### GIVEN RECORDS
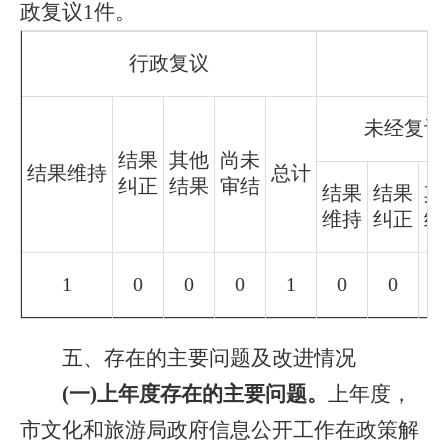
政复议1件。
行政复议
未经复议
结果
其他
尚未
结果维持
总计
纠正
结果
审结
结果
结果
其
维持
纠正
结
1
0
0
0
1
0
0
五、存在的主要问题及改进情况
(一)上年度存在的主要问题。
上年度，
市文化和旅游局政府信息公开工作在政策解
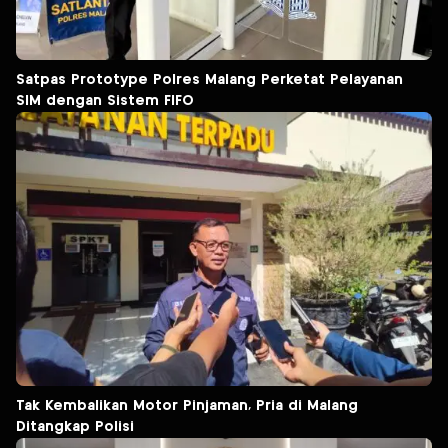
Satpas Prototype Polres Malang Perketat Pelayanan
SIM dengan Sistem FIFO
Tak Kembalikan Motor Pinjaman, Pria di Malang
Ditangkap Polisi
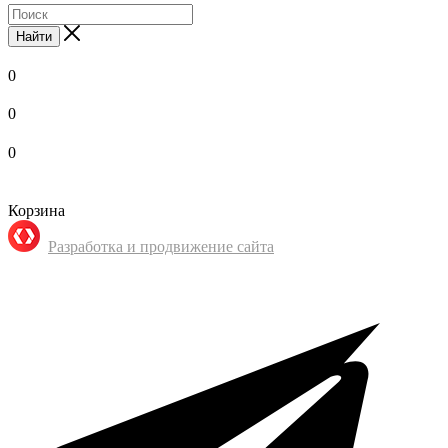
Найти
0
0
0
Корзина
Разработка и продвижение сайта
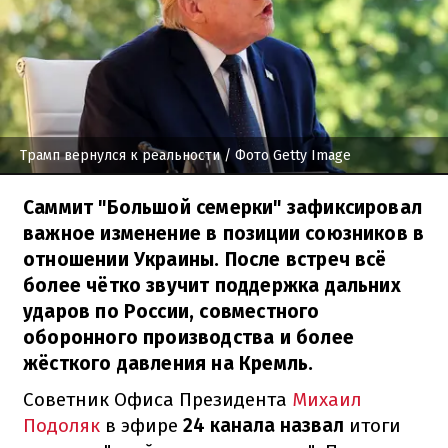
Трамп вернулся к реальности
/ Фото Getty Image
Саммит "Большой семерки" зафиксировал
важное изменение в позиции союзников в
отношении Украины. После встреч всё
более чётко звучит поддержка дальних
ударов по России, совместного
оборонного производства и более
жёсткого давления на Кремль.
Советник Офиса Президента
Михаил
Подоляк
в эфире
24 канала назвал
итоги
######
The entries above must be output exactly, with every image left out.

政复议1件。
行政复议
未经复议
结果
其他
尚未
结果维持
总计
纠正
结果
审结
结果
结果
其
维持
纠正
结
1
0
0
0
1
0
0
五、存在的主要问题及改进情况
(一)上年度存在的主要问题。
上年度，
市文化和旅游局政府信息公开工作在政策解
Satpas Prototype Polres Malang Perketat Pelayanan
SIM dengan Sistem FIFO
Tak Kembalikan Motor Pinjaman, Pria di Malang
Ditangkap Polisi
Найти
0
0
0
Корзина
Разработка и продвижение сайта
Трамп вернулся к реальности
/ Фото Getty Image
Саммит "Большой семерки" зафиксировал
важное изменение в позиции союзников в
отношении Украины. После встреч всё
более чётко звучит поддержка дальних
ударов по России, совместного
оборонного производства и более
жёсткого давления на Кремль.
Советник Офиса Президента
Михаил
Подоляк
в эфире
24 канала назвал
итоги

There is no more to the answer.